─── Exercise material ───

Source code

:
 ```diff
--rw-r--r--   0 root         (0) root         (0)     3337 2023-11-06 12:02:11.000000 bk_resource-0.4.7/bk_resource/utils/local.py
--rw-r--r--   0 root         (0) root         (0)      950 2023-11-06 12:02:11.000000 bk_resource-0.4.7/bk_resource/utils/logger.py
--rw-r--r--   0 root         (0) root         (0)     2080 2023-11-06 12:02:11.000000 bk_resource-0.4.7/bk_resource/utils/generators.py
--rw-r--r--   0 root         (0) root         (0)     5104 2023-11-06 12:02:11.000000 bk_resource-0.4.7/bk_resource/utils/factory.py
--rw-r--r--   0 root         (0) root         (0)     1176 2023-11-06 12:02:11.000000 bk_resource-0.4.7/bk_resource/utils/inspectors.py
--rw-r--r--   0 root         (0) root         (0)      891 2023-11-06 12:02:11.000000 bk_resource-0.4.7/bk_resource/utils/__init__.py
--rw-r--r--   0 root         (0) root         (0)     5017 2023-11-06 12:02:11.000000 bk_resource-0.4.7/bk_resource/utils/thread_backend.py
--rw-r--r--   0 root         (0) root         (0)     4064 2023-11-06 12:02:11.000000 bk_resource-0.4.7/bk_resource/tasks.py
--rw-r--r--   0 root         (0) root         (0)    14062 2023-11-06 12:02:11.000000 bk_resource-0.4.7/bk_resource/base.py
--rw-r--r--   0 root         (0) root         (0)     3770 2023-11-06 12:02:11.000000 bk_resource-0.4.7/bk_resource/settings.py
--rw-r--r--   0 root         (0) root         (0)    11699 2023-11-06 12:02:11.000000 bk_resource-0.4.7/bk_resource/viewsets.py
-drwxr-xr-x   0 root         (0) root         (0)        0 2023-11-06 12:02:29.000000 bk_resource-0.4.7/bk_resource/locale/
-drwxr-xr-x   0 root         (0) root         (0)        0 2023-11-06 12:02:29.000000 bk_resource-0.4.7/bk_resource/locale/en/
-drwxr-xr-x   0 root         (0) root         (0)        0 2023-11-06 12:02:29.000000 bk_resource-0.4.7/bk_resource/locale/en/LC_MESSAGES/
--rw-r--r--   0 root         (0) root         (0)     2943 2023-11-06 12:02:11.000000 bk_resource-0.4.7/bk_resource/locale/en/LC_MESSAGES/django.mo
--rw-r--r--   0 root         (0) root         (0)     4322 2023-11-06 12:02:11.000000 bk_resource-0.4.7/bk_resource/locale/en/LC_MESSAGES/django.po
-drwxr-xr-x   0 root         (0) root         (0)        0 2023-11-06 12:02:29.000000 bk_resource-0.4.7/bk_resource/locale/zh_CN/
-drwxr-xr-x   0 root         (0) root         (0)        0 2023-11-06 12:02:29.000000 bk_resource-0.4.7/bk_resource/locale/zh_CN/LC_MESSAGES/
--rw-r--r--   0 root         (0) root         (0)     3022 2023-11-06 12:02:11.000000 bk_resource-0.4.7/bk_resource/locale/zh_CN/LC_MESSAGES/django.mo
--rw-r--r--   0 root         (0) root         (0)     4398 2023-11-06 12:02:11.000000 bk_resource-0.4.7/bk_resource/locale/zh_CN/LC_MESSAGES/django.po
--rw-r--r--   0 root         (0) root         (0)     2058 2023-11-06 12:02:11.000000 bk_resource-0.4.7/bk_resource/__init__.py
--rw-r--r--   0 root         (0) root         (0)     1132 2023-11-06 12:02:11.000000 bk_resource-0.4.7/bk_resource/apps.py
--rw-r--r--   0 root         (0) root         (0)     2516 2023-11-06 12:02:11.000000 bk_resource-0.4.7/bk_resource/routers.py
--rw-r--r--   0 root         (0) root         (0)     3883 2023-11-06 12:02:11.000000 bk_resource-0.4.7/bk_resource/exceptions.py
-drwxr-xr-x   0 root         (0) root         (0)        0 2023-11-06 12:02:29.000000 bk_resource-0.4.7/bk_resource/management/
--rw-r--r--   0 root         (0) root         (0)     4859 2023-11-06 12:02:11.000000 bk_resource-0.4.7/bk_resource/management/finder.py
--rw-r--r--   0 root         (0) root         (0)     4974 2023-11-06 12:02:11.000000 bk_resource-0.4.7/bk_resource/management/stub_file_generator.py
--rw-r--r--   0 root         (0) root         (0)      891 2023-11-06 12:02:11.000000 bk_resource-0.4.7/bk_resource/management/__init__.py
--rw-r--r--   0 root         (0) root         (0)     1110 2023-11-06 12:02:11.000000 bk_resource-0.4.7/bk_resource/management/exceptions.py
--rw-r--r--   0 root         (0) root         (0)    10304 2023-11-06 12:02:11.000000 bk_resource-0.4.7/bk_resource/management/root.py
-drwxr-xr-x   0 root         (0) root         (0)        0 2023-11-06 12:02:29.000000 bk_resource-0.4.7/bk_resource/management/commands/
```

───

Exercise goal:
If a line in the listing has "exceptions" in it, report that line.

Expected answer:
--rw-r--r--   0 root         (0) root         (0)     3883 2023-11-06 12:02:11.000000 bk_resource-0.4.7/bk_resource/exceptions.py
--rw-r--r--   0 root         (0) root         (0)     1110 2023-11-06 12:02:11.000000 bk_resource-0.4.7/bk_resource/management/exceptions.py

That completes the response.